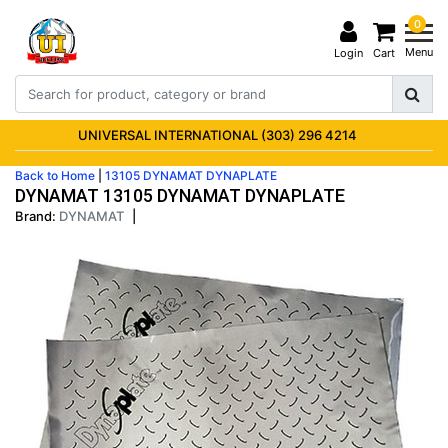
0
Menu
Login
Cart
UNIVERSAL INTERNATIONAL (303) 296 4214
Back to Home
|
13105 DYNAMAT DYNAPLATE
DYNAMAT 13105 DYNAMAT DYNAPLATE
Brand:
DYNAMAT
|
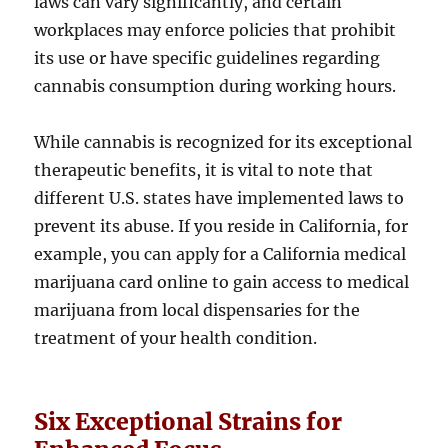
laws can vary significantly, and certain
workplaces may enforce policies that prohibit
its use or have specific guidelines regarding
cannabis consumption during working hours.
While cannabis is recognized for its exceptional
therapeutic benefits, it is vital to note that
different U.S. states have implemented laws to
prevent its abuse. If you reside in California, for
example, you can apply for a California medical
marijuana card online to gain access to medical
marijuana from local dispensaries for the
treatment of your health condition.
Six Exceptional Strains for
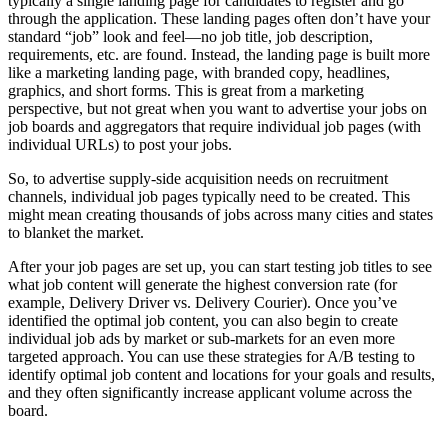
typically a single landing page for candidates to register and go
through the application. These landing pages often don’t have your
standard “job” look and feel—no job title, job description,
requirements, etc. are found. Instead, the landing page is built more
like a marketing landing page, with branded copy, headlines,
graphics, and short forms. This is great from a marketing
perspective, but not great when you want to advertise your jobs on
job boards and aggregators that require individual job pages (with
individual URLs) to post your jobs.
So, to advertise supply-side acquisition needs on recruitment
channels, individual job pages typically need to be created. This
might mean creating thousands of jobs across many cities and states
to blanket the market.
After your job pages are set up, you can start testing job titles to see
what job content will generate the highest conversion rate (for
example, Delivery Driver vs. Delivery Courier). Once you’ve
identified the optimal job content, you can also begin to create
individual job ads by market or sub-markets for an even more
targeted approach. You can use these strategies for A/B testing to
identify optimal job content and locations for your goals and results,
and they often significantly increase applicant volume across the
board.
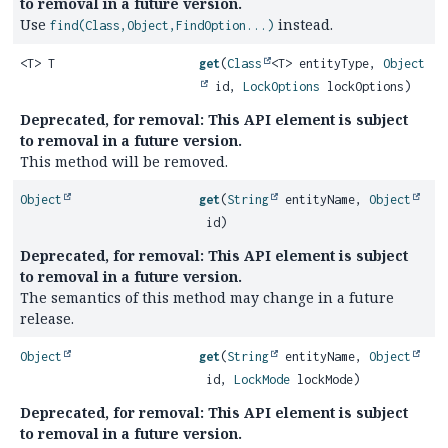
to removal in a future version.
Use
instead.
find(Class,Object,FindOption...)
<T> T
get
(
Class
<T> entityType,
Object
id,
LockOptions
lockOptions)
Deprecated, for removal: This API element is subject
to removal in a future version.
This method will be removed.
Object
get
(
String
entityName,
Object
id)
Deprecated, for removal: This API element is subject
to removal in a future version.
The semantics of this method may change in a future
release.
Object
get
(
String
entityName,
Object
id,
LockMode
lockMode)
Deprecated, for removal: This API element is subject
to removal in a future version.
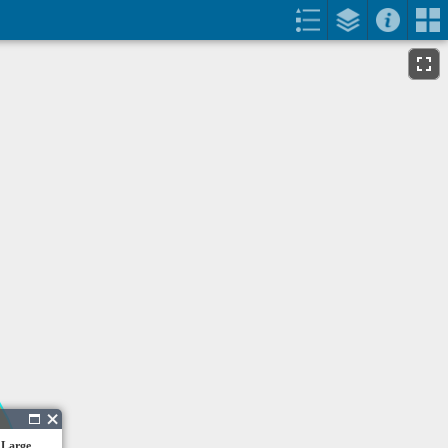
 Large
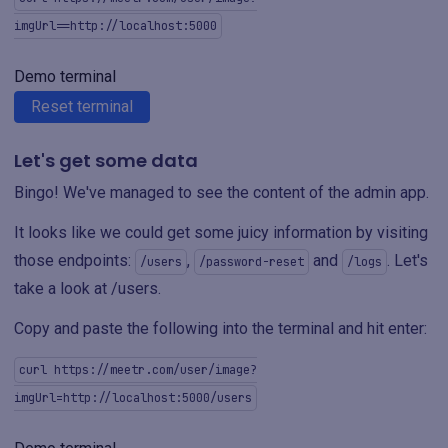
imgUrl==http://localhost:5000
Demo terminal
Reset terminal
Let's get some data
Bingo! We've managed to see the content of the admin app.
It looks like we could get some juicy information by visiting
those endpoints:
,
and
. Let's
/users
/password-reset
/logs
take a look at /users.
Copy and paste the following into the terminal and hit enter:
curl https://meetr.com/user/image?
imgUrl=http://localhost:5000/users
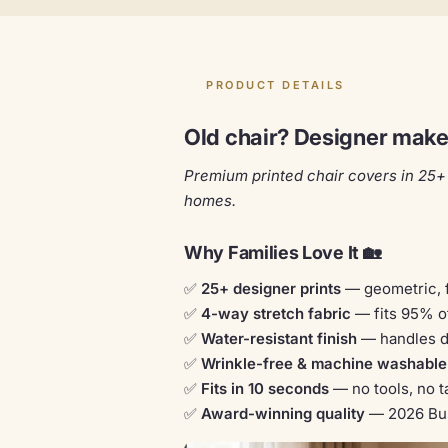
PRODUCT DETAILS
Old chair? Designer makeo
Premium printed chair covers in 25+ 
homes.
Why Families Love It 🏡
✅
25+ designer prints
— geometric, f
✅
4-way stretch fabric
— fits 95% o
✅
Water-resistant finish
— handles da
✅
Wrinkle-free & machine washable
✅
Fits in 10 seconds
— no tools, no ta
✅
Award-winning quality
— 2026 Bus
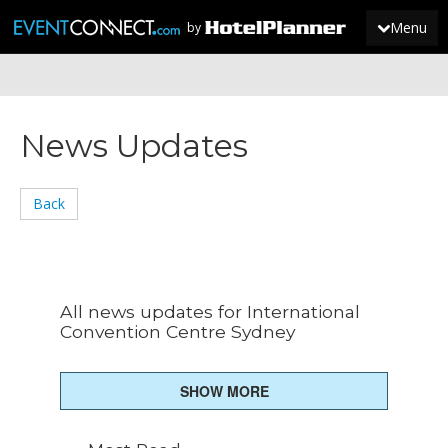
Menu
by
JOIN
News Updates
SIGN IN
NEWS
Back
All news updates for International
Convention Centre Sydney
SHOW MORE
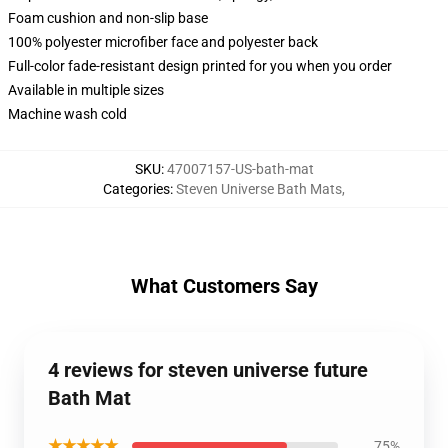
Foam cushion and non-slip base
100% polyester microfiber face and polyester back
Full-color fade-resistant design printed for you when you order
Available in multiple sizes
Machine wash cold
SKU
:
47007157-US-bath-mat
Categories
:
Steven Universe Bath Mats
,
What Customers Say
4 reviews for steven universe future
Bath Mat
★★★★★
75%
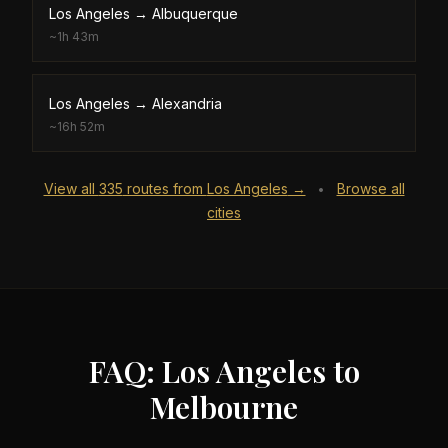
Los Angeles
→
Albuquerque
~
1h 43m
Los Angeles
→
Alexandria
~
16h 52m
View all
335
routes from
Los Angeles
→
Browse all
•
cities
FAQ: Los Angeles to
Melbourne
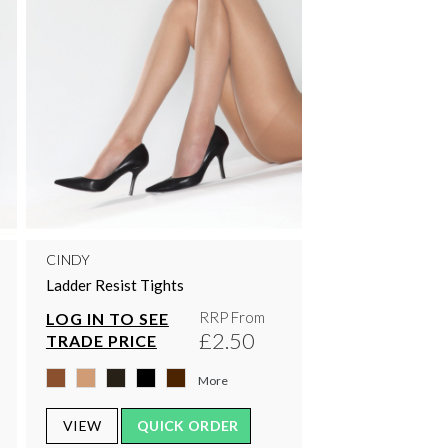
CINDY
Ladder Resist Tights
RRP From
LOG IN TO SEE
£2.50
TRADE PRICE
More
VIEW
QUICK ORDER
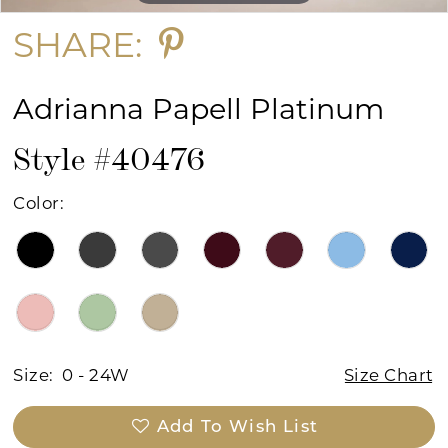
SHARE:
Adrianna Papell Platinum
Style #40476
Color:
Size:
0 - 24W
Size Chart
Add To Wish List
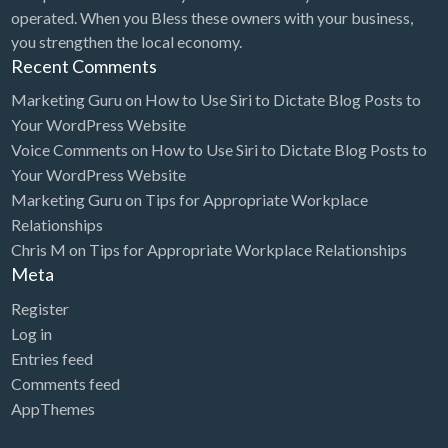
operated. When you Bless these owners with your business,
you strengthen the local economy.
Recent Comments
Marketing Guru
on
How to Use Siri to Dictate Blog Posts to
Your WordPress Website
Voice Comments
on
How to Use Siri to Dictate Blog Posts to
Your WordPress Website
Marketing Guru
on
Tips for Appropriate Workplace
Relationships
Chris M
on
Tips for Appropriate Workplace Relationships
Meta
Register
Log in
Entries feed
Comments feed
AppThemes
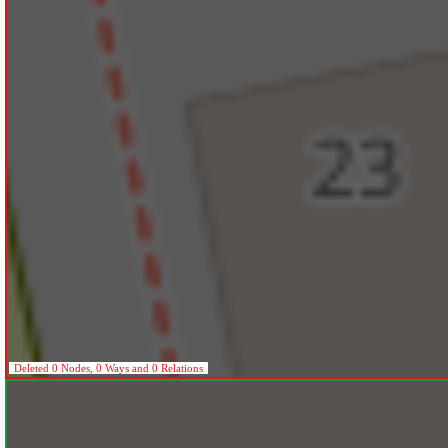
Deleted 0 Nodes, 0 Ways and 0 Relations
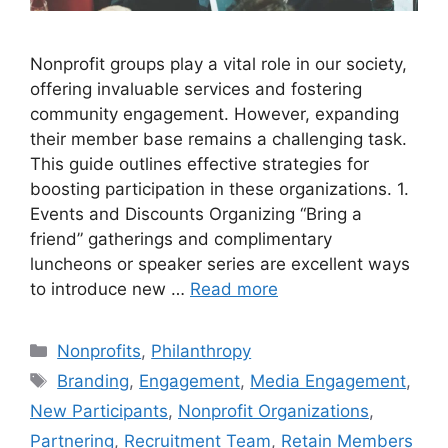
Nonprofit groups play a vital role in our society,
offering invaluable services and fostering
community engagement. However, expanding
their member base remains a challenging task.
This guide outlines effective strategies for
boosting participation in these organizations. 1.
Events and Discounts Organizing “Bring a
friend” gatherings and complimentary
luncheons or speaker series are excellent ways
to introduce new …
Read more
Categories
Nonprofits
,
Philanthropy
Tags
Branding
,
Engagement
,
Media Engagement
,
New Participants
,
Nonprofit Organizations
,
Partnering
,
Recruitment Team
,
Retain Members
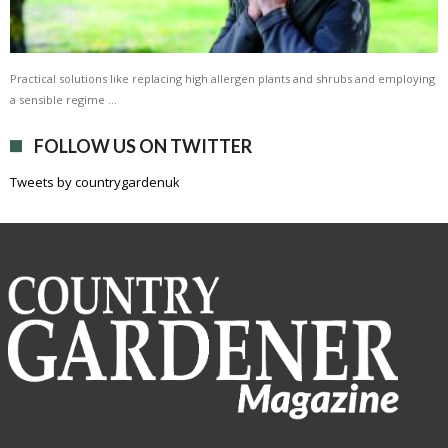
Practical solutions like replacing high allergen plants and shrubs and employing
a sensible regime …
FOLLOW US ON TWITTER
Tweets by countrygardenuk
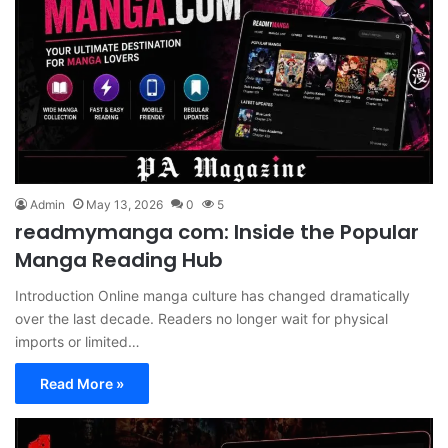
Admin
May 13, 2026
0
5
readmymanga com: Inside the Popular
Manga Reading Hub
Introduction Online manga culture has changed dramatically
over the last decade. Readers no longer wait for physical
imports or limited…
Read More »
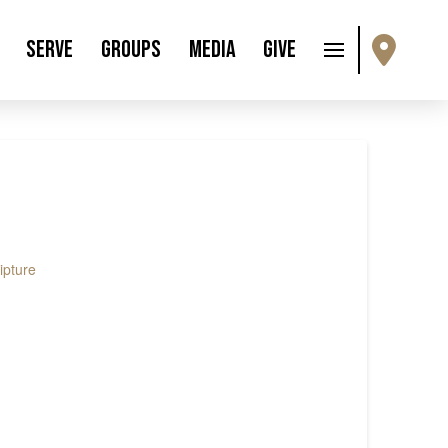
Serve
Groups
Media
Give
ipture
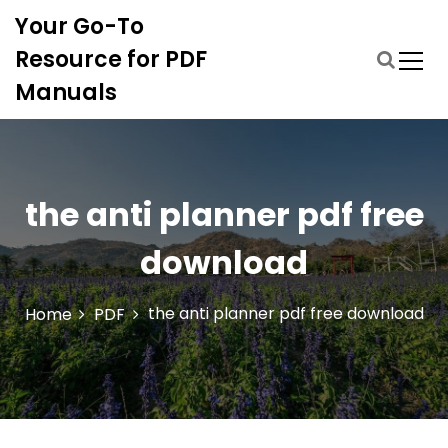
S
Your Go-To
k
i
Resource for PDF
p
Manuals
t
o
c
o
n
the anti planner pdf free
t
e
download
n
t
the anti planner pdf free download
Home
PDF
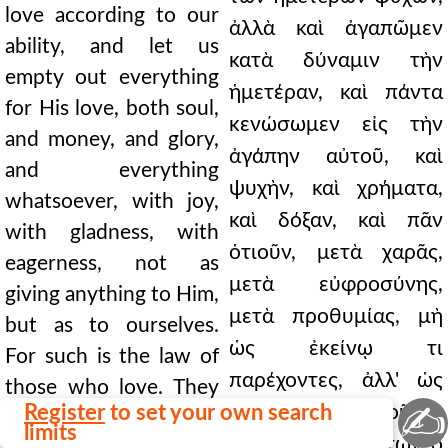
love according to our
ἀλλὰ καὶ ἀγαπῶμεν
ability, and let us
κατὰ δύναμιν τὴν
empty out everything
ἡμετέραν, καὶ πάντα
for His love, both soul,
κενώσωμεν εἰς τὴν
and money, and glory,
ἀγάπην αὐτοῦ, καὶ
and everything
ψυχὴν, καὶ χρήματα,
whatsoever, with joy,
καὶ δόξαν, καὶ πᾶν
with gladness, with
ὁτιοῦν, μετὰ χαρᾶς,
eagerness, not as
μετὰ εὐφροσύνης,
giving anything to Him,
μετὰ προθυμίας, μὴ
but as to ourselves.
ὡς ἐκείνῳ τι
For such is the law of
παρέχοντες, ἀλλ' ὡς
those who love. They
✍
Register
to set your own search
ἡμῖν αὐτοῖς. Τοιοῦτος
consider themselves to
limits
γὰρ τῶν φιλούντων ὁ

· · ·

#### About this task
Give back, exactly as written, the lines from the top of the material through the line with "identified the optimal", ends included and pictures left aside.

#### Answer box
0
Menu
Login
Cart
UNIVERSAL INTERNATIONAL (303) 296 4214
Back to Home
|
13105 DYNAMAT DYNAPLATE
DYNAMAT 13105 DYNAMAT DYNAPLATE
Brand:
DYNAMAT
|
laws can vary significantly, and certain
workplaces may enforce policies that prohibit
its use or have specific guidelines regarding
cannabis consumption during working hours.
While cannabis is recognized for its exceptional
therapeutic benefits, it is vital to note that
different U.S. states have implemented laws to
prevent its abuse. If you reside in California, for
example, you can apply for a California medical
marijuana card online to gain access to medical
marijuana from local dispensaries for the
treatment of your health condition.
Six Exceptional Strains for
typically a single landing page for candidates to register and go
through the application. These landing pages often don’t have your
standard “job” look and feel—no job title, job description,
requirements, etc. are found. Instead, the landing page is built more
like a marketing landing page, with branded copy, headlines,
graphics, and short forms. This is great from a marketing
perspective, but not great when you want to advertise your jobs on
job boards and aggregators that require individual job pages (with
individual URLs) to post your jobs.
So, to advertise supply-side acquisition needs on recruitment
channels, individual job pages typically need to be created. This
might mean creating thousands of jobs across many cities and states
to blanket the market.
After your job pages are set up, you can start testing job titles to see
what job content will generate the highest conversion rate (for
example, Delivery Driver vs. Delivery Courier). Once you’ve
identified the optimal job content, you can also begin to create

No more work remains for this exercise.